Under direct examination Byrnes acknowledged meeting regularly with Yefimov, who represented himself as an official with the State Committee for Science and Technology, but said it was to discuss Soviet domestic political developments. Byrnes explained that such unofficial contacts between the two governments was an accepted way of life, and approved by the ambassador. He said he had not been aware of Yefimov’s true profession, or of the fact that at the same time these meetings were taking place, in the role of “Uncle Sasha” Yefimov was recruiting Sergeant Lonetree. Only after Lonetree confessed and identified Yefimov from photos, Byrnes said, did he find out the truth, and then he was directed by Ambassador Hartman to confront Yefimov.
“What happened?” Major Beck asked.
“I asked him if he had known Sergeant Lonetree and if he had handled him. He looked me straight in the eye and told me he did not know Sergeant Lonetree, and had not ever known Sergeant Lonetree, and had not dealt with Sergeant Lonetree, and he asked me to pass that on to the ambassador and to Washington.” Byrnes said he did not believe Yefimov was telling the truth, and several weeks later Ambassador Hartman instructed him to break off the contact.

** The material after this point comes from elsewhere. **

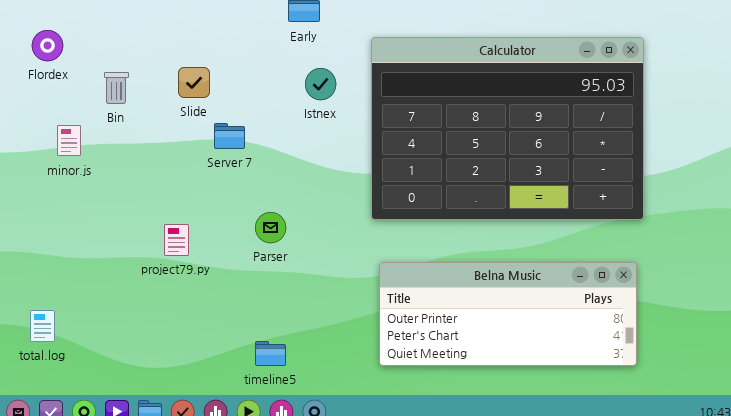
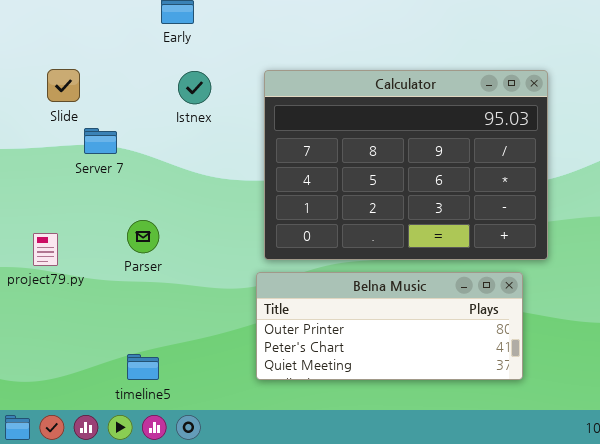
Calculator: [371,37,644,220] -> [264,70,548,260], moved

The defense wasn’t convinced. They thought the set of circumstances was too remarkable to be coincidental. One man’s spy was another man’s government-approved source? In cross-examination William Kunstler tried to illuminate this murky side of U.S. diplomatic relations with the Soviet Union, but other than eliciting the opinion that Byrnes thought Yefimov was “one of the sharpest Soviets I’ve ever dealt with,” defense counsel was unable to make any headway with the scenario that the two were involved in covert intelligence activities.
Last in line was Gus Hathaway, chief of the counterintelligence staff of the CIA. From Hathaway’s testimony Beck wanted the jury to hear why the U.S. government had intelligence officers overseas, and the contributions covert intelligence made to the national defense. He wanted him to talk about the time and money and resources, on both sides, that went into trying to identify the other’s agents. He wanted Hathaway to remind the members that these were real people, most with families, and, when their cover was blown, what the consequences were—to them personally, to human intelligence assets within the Soviet Union, and to national security, which was why there were espionage laws protecting them. When Hathaway was done testifying, the prosecution rested its case.
Throughout the trial the defense team had conducted a running battle with Judge Roberts. Time and again civilian counsel had complained that by limiting the scope of their questions, especially regarding intelligence matters, the judge was handcuffing the defense. Nevertheless, the broad outline of a defense theory had emerged through Stuhff and Kunstler’s cross-examination of prosecution witnesses. By the questions they asked and the objections they raised, it was clear that they were trying to establish that the accused’s statements had been obtained through the use of coercion and unlawful inducement. They had tried to throw doubt on the charge that their client had sold his country’s secrets by characterizing the information he passed as low level and already known by the Soviets. And they had done everything they could to impress upon the jury the idea that this was a case of a young man who was proud to be a Marine, who got caught up in a love affair, as so many men had over the centuries, but who, when he realized the situation he was in, being someone who had always wanted to be an American hero, had attempted to outwit the KGB. Which was a foolish mistake, the defense conceded, but he was no spy.